Partnerships between business and arts organisations could potentially transform the way business is done, both in terms of profit and culture, a panel of executives from the arts sector has told a Committee for Economic Development of Australia (CEDA) lunch in Adelaide.
Chair of Bell Shakespeare Company Chair and Coca-Cola Amatil, Suncorp and Westfield Group Director, Ilana Atlas, said while the business sector thought it knew what it needed to learn from the arts sector, it had not yet scratched the surface.
She said business could learn from the way in which arts organisations such as the Bell Shakespeare Company achieved excellence "living off the smell of an oily rag".
"Arts organisations are always doing amazing things with nothing," Ms Atlas said.
Arts organisations were all about innovation and creativity which were embedded in their culture. They thought creatively to use their resources more efficiently.
Business was already using the arts to entertain customers and to inspire staff. Yet business could also use performance to provide a safe and accessible way for their employees to experience complex social situations and to provide insight into these situations, she said.
And businesses were beginning to realise that the only way to differentiate products in an overstocked marketplace was to create something that was transcendent, physically beautiful and emotionally compelling.

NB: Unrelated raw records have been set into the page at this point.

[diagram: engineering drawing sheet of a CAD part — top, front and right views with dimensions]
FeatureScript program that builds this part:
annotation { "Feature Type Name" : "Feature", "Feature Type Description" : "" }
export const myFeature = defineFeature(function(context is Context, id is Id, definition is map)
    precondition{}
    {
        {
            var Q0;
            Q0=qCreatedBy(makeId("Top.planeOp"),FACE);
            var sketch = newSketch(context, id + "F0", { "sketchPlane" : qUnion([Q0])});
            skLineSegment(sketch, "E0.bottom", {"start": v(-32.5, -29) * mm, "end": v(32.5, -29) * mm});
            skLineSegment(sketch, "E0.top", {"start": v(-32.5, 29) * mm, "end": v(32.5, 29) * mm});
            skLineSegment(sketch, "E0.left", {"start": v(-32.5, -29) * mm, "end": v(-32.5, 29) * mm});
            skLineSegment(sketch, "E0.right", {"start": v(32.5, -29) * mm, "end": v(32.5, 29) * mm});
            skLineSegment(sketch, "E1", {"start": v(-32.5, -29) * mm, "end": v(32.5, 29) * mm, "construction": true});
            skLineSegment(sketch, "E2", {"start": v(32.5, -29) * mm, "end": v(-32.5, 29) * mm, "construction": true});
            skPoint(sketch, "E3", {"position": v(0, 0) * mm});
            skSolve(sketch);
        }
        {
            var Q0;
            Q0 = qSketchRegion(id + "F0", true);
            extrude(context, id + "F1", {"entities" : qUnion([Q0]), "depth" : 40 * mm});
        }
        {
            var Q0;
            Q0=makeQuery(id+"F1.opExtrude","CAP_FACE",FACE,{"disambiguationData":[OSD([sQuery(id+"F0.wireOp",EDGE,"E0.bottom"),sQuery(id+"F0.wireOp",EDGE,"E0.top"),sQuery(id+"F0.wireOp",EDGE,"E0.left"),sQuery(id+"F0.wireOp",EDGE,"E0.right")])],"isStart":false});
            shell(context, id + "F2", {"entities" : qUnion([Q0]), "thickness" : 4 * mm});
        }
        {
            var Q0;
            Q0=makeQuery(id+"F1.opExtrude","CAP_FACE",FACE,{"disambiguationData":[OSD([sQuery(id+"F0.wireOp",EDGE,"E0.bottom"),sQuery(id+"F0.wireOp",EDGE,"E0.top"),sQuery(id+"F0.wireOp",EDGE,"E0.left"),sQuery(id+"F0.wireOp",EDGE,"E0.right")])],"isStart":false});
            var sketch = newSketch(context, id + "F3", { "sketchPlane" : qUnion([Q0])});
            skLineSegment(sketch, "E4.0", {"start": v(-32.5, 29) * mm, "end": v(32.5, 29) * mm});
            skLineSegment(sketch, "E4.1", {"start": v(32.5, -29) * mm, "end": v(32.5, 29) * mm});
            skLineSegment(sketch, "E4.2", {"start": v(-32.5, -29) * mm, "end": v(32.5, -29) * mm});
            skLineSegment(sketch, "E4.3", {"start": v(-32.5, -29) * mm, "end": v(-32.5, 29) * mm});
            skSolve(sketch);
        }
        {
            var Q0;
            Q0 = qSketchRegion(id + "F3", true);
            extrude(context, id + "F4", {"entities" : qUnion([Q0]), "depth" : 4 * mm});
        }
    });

"Engaging with the arts changes the way we think and our behaviour. The arts make us confront our beliefs. They connect our hearts and brains - they integrate body and soul," Ms Atlas said.
Brink Productions Chair and Australia Business Arts Foundation (AbaF) State Councillor, which links arts groups with business and donors, Carolyn Mitchell, said South Australia provided particularly diverse opportunities for partnerships between business and the arts.
Ms Mitchell, a commercial law consultant with Cowell Clarke Lawyers and director of a number of arts organisations, said Adelaide's smaller community provided a chance for businesses of all sizes to be involved with arts organisations of all sizes.
South Australia had a small layer of larger arts organisations such as the Adelaide Symphony Orchestra and a handful of larger arts sponsors but most businesses were small and medium sized enterprises (SMEs) and most arts ventures were small. More of these were forming partnerships, Ms Mitchell said.
While businesses initially had been involved in the arts to signal the community and social responsibility their shareholders and customers wanted, they were generally enriched by the interaction, she said.
"Being creative in business is transformative... being involved with the arts can and will and should be seen as an ordinary relationship for business," Ms Mitchell said.
Director of the South Australian Museum Director, Dr Suzanne Miller, said South Australia had an enormous potential for partnerships between business and the arts.
"People say we are small but here we cannot afford to have sectors in their ivory towers," she said. "We have the opportunity to be driving the national agenda in partnerships between sectors."
She said the SA Museum had benefited from such integration, fostering conversation between its traditional work "silos": the creative front of house; the scientific research back of house and the business administration.
The SA Museum recognised that it must partner with business and could contribute to the corporate objectives of its partners as well as benefit from accessing different funding sources.
SALA festival director, Penny McAuley, said the SALA festival, which featured the works of 5143 visual artists in 542 business venues throughout South Australia, was an important partnership between business and the arts.
The festival provided significant value to artists as a way of taking their work to the public but it also had incredible value for businesses who housed collections.
"There's an inner artist in all of us, I believe," Ms McAuley said. "SALA is about participation and connectivity with people. It's a pathway for people to engage in dialogue with the arts. Having art in foyers provides an opportunity for customers and employees to have a conversation about things they might not normally talk about - it enriches the depth and diversity of the workplace."
"It activates and ignites the imagination," she said. Engaging with the arts also provided a pathway between businesses and the community they serviced, Ms McAuley said.
The panel told the CEDA audience that the business sector could learn a lot about employee engagement from the arts sector, which was built around partnerships between "people who love what they do".
Arts organisations had a capacity to engage their employees, having the ability to manage bright, talented and sometimes difficult people. And this engagement with the culture of the organisation and a passion for its work enabled arts organisations to do more with less.
Ms Atlas said arts companies were gender agnostic and the sector was the only sector in which men and women worked for equal pay.
"Business is always talking about employee engagement but arts organisations do this all the time. You see women and men doing lots of things, across a whole range of tasks, to produce something excellent. ...they run flexible organisations... they have cross gender roles and responsibilities - all with minimum fuss," she said.
Ms Mitchell said: "The lesson we learn is that if we find something we love doing, money is not the driver."